Dans son discours sur l’état de l’Union, mercredi 12 septembre, Jean-Claude Juncker, président de la Commission européenne, a exprimé le souhait d’une « nouvelle alliance entre l’Afrique et l’Europe ». Il prévoit notamment la génération de dix millions d’emplois en cinq ans sur le continent africain.

Jean-Claude Juncker a lancé le programme d’une alliance entre l’Union Européenne et le continent africain. Le dialogue politique existe déjà depuis quelques années, mais il s’agit de passer à une alliance commerciale pour le président de la Commission. « 36% du commerce de l’Afrique se fait d’ores et déjà avec l’UE, mais les échanges commerciaux entre nous ne sont pas suffisants », selon lui. L’ancien Premier ministre luxembourgeois veut « un nouveau partenariat d’égal à égal » qui passerait par une politique d’investissement.

De nombreux accords existent déjà entre l’Union Européenne et les pays africains. Mais Jean-Claude Juncker veut les voir évoluer.
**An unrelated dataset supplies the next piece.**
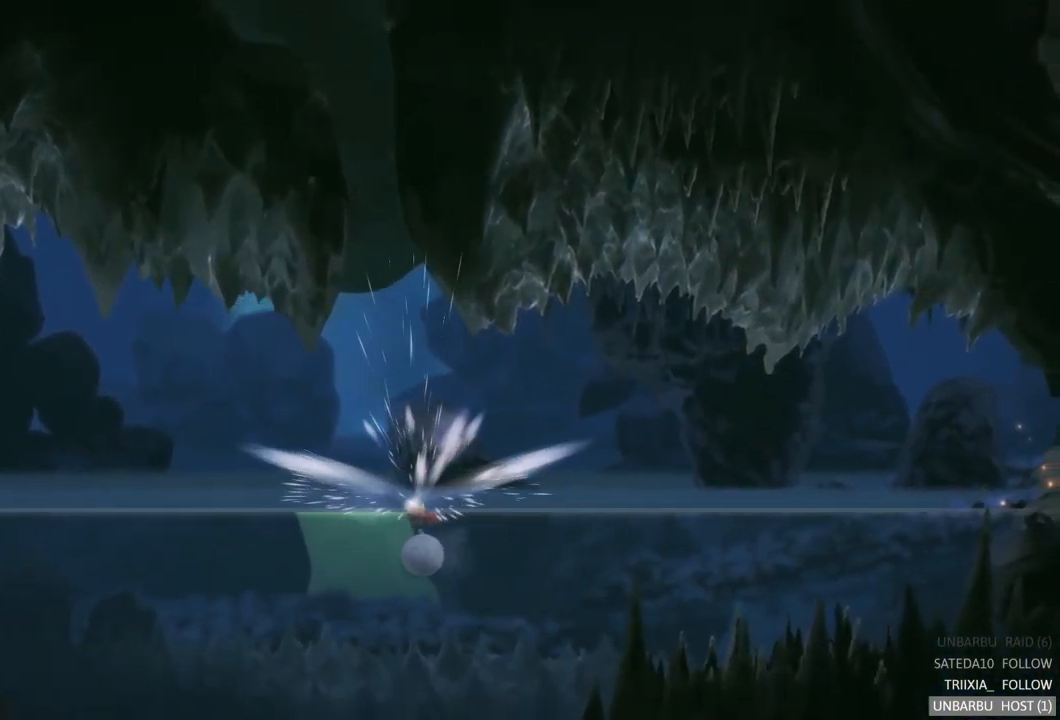
{"buttons": [], "left_stick": "center", "right_stick": "center", "events": []}
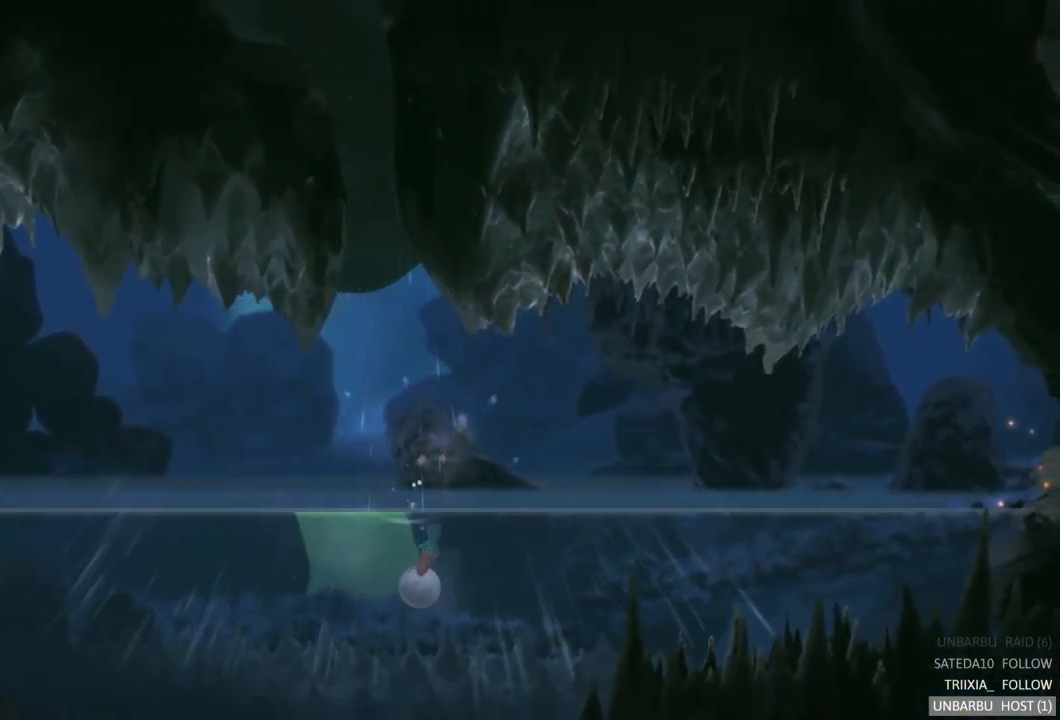
{"buttons": [], "left_stick": "center", "right_stick": "center", "events": [[134, "SELECT", "down"], [334, "SELECT", "up"]]}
Actuellement, une zone de libre-échange continental se met en place en Afrique sous la houlette de l’Union africaine. Elle compte déjà quarante-quatre États. C’est l’Union africaine qui a demandé à l’UE de prendre en compte cette zone, plutôt que de signer des accords pays par pays. Juncker propose un accord de libre-échange entre les deux continents. Certains cas bénéficieront d’un traitement particulier, comme en Afrique du Nord dont les pays ont déjà des contrats d’association et des accords de voisinage avec l’Union Européenne.

Investir et échanger avec l’Afrique

La Commission souhaite voir le secteur privé investir en Afrique. Pour ce faire, des prêts et des garanties devraient être mis en place pour rendre l’affaire plus attractive. Les petites et moyennes entreprises seront également être concernées. Grâce à ces investissements, on estime que trente millions d’africains pourraient accéder à l’électricité par des développements de projets d’énergie durable. Vingt-quatre millions de personnes devraient également bénéficier d’une amélioration des réseaux routiers.
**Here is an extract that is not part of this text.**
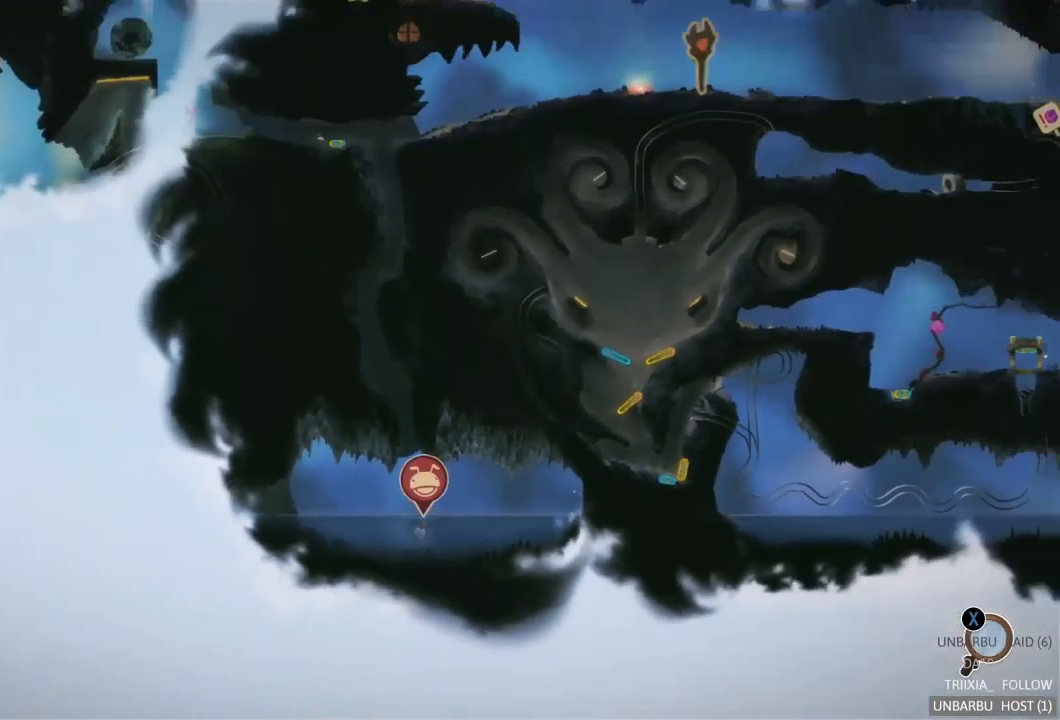
{"buttons": [], "left_stick": "center", "right_stick": "center", "events": []}
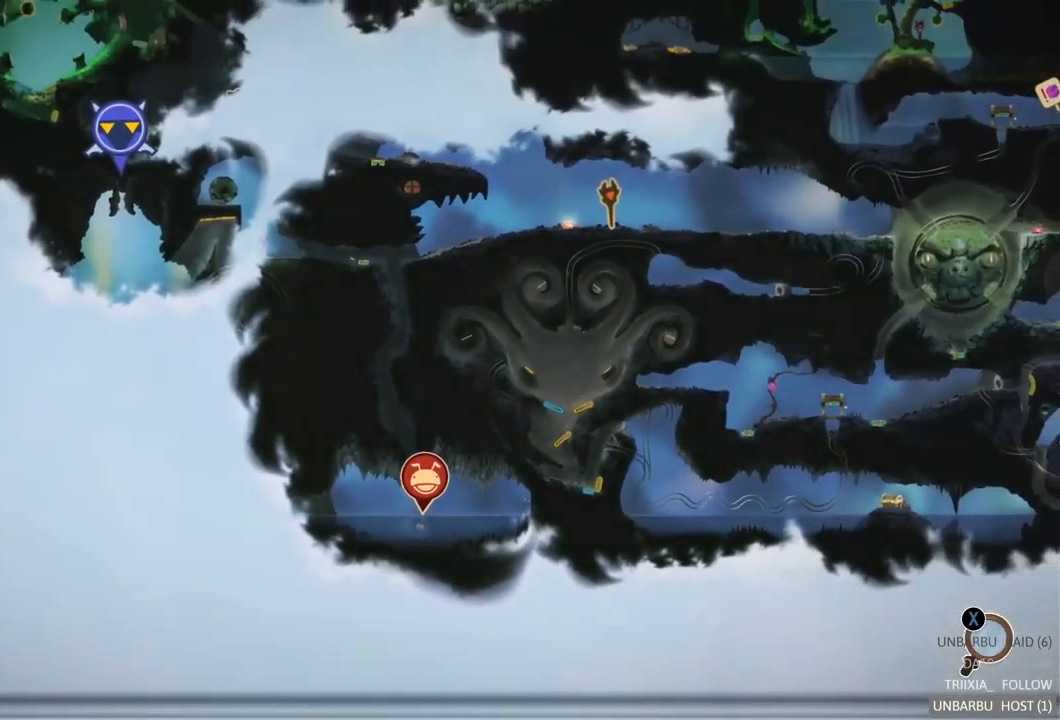
{"buttons": [], "left_stick": "center", "right_stick": "center", "events": []}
Aussi, la Commission désire favoriser les échanges entre continents. D’ici à 2020, trente-cinq mille personnes auront profité du programme Erasmus+, mais Jean-Claude Juncker espère voir ce nombre tripler d’ici 2027. De plus 750 000 africains pourraient profiter d’un programme de développement de compétences.

L’alliance déjà en danger?

Certains, en Afrique, redoutent cependant que l’ouverture de leurs marchés ne soient un risque pour les filières et emplois africains. Depuis trente ans que les deux marchés se sont ouverts l’un à l’autre, seuls 7% des importations européennes viennent d’Afrique.

De plus, le futur budget européen fait actuellement débat. Ce prochain budget sera notamment marqué par l’austérité et le Brexit. Il est donc actuellement impossible de savoir si l’investissement en Afrique sera financièrement réalisable. Ajoutons à cela les élections européennes de mai 2019, où Jean-Claude Juncker sera remplacé à la tête de la Commission. Il n’y a donc aucune garantie que son successeur continuera le programme d’alliance avec l’Afrique.